What is needed »
Could you return every record below word for word, leaving out the pictures?

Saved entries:
+++

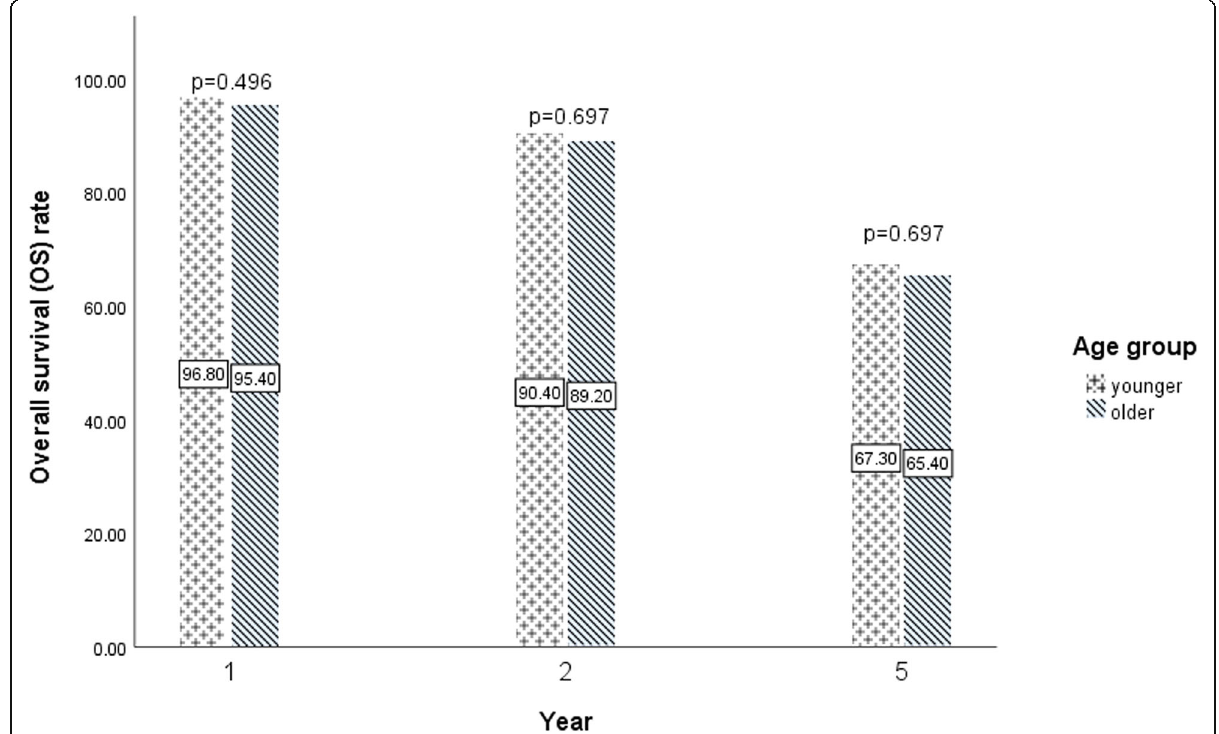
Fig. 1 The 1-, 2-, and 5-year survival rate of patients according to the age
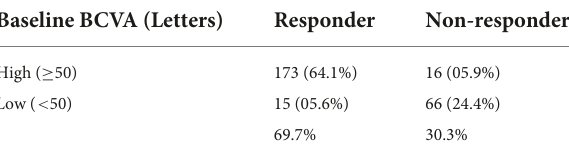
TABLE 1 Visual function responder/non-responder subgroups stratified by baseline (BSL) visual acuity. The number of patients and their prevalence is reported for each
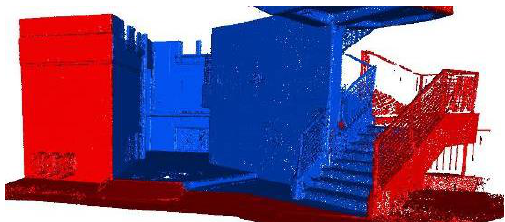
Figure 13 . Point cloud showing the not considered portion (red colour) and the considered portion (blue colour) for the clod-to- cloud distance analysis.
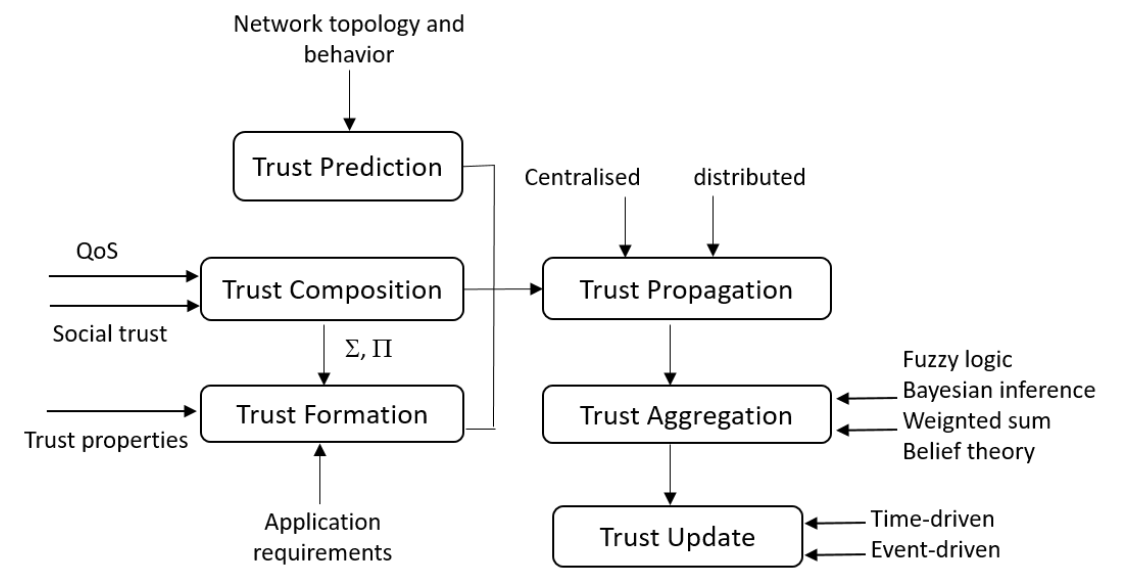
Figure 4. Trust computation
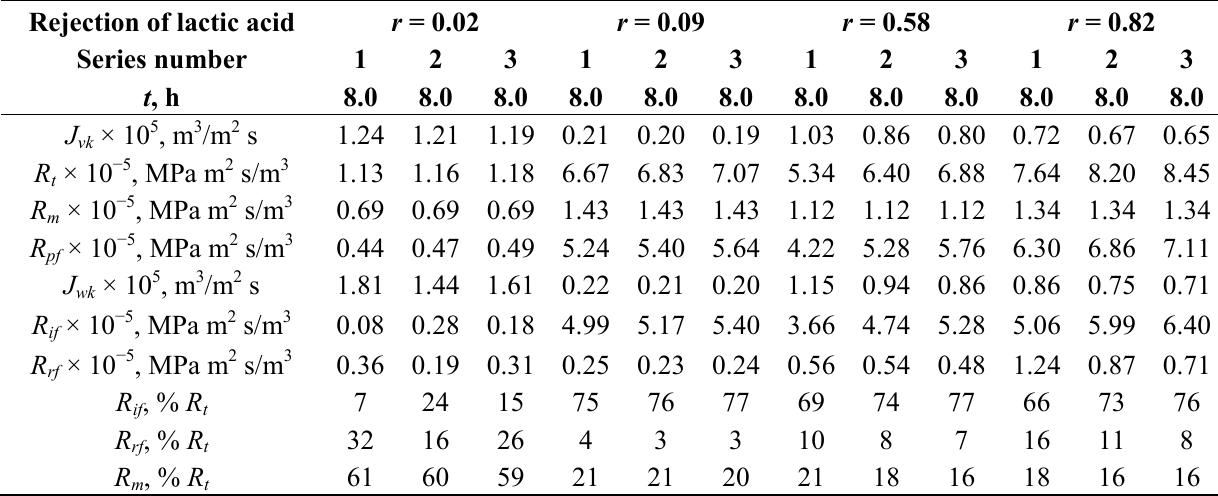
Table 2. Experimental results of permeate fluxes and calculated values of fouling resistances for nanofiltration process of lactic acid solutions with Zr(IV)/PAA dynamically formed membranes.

+++

Answer »
Fig. 1 The 1-, 2-, and 5-year survival rate of patients according to the age
TABLE 1 Visual function responder/non-responder subgroups stratified by baseline (BSL) visual acuity. The number of patients and their prevalence is reported for each
Figure 13 . Point cloud showing the not considered portion (red colour) and the considered portion (blue colour) for the clod-to- cloud distance analysis.
Figure 4. Trust computation
Table 2. Experimental results of permeate fluxes and calculated values of fouling resistances for nanofiltration process of lactic acid solutions with Zr(IV)/PAA dynamically formed membranes.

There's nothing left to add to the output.